Ratih ingin segera menutup ponselnya tapi Bram seperti ingin bicara panjang. Ehem..
"Dikolong kursi ruang tengah."
"Siapa yang menemukannya?"
"Ibu.."
"Oh.. ibu.. mm.." aduh Bram mau ngomong apa lagi ya..
"Ya sudah pak Bram, nanti kalau bisa nyambung pak Aryo, pak Bram bilang saja kalau ponselnya sudah ketemu."
"Baik, nanti saya sampaikan bu.."
Bram masih ingin bicara tapi Ratih sudah menutup pembicaraan itu.

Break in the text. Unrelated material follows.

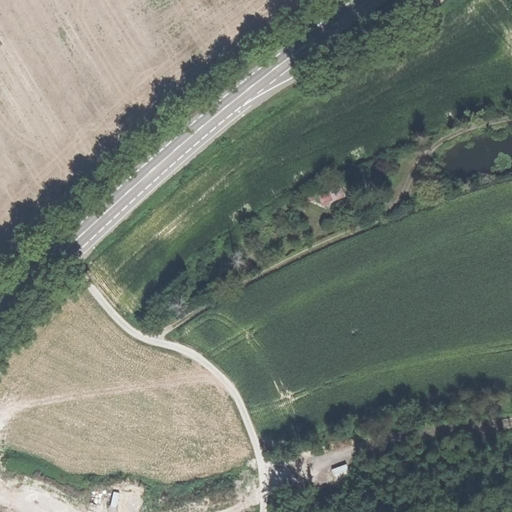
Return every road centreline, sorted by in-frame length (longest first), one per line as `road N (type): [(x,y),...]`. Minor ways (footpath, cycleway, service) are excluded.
road 1 (secondary): [(371,0),(255,85),(63,250)]
road 2 (unclassified): [(263,511),(262,469),(235,392),(188,350),(139,336),(119,321),(63,250)]
road 3 (track): [(157,342),(207,304),(372,222),(405,196)]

"Aduuh.. mengapa sih bu Ratih terburu-buru.." gumamnya pelan, tapi dia segera tertawa sendiri memikirkan perasaannya.
"Ada apa aku ini?"
Lalu dia menghubungi Arum lagi.
"Bu Arum, pak Aryo sudah sampai?"
"Belum mas, saya sedang menunggu."
"Baiklah, saya hanya ingin memberi tau, bahwa ponselnya pak Aryo sudah ketemu, nanti tolong disampaikan ya?"
"Oh, ketemu dimana mas?"
"Kata bu Ratih, terjatuh dibawah meja diruang tengah."
"Baiklah, terimakasih mas, nanti saya sampaikan. Oh itu tampaknya dia datang, ada mobil berhenti disana." kata Arum yang segera menutup pembicaraan itu.
Bergegas ia turun ke halaman, menunggu, tapi mobil itu tidak masuk. Ketika seseorang turun, Arum merasa kecewa. Bu Suryo melenggang masuk memasuki halaman.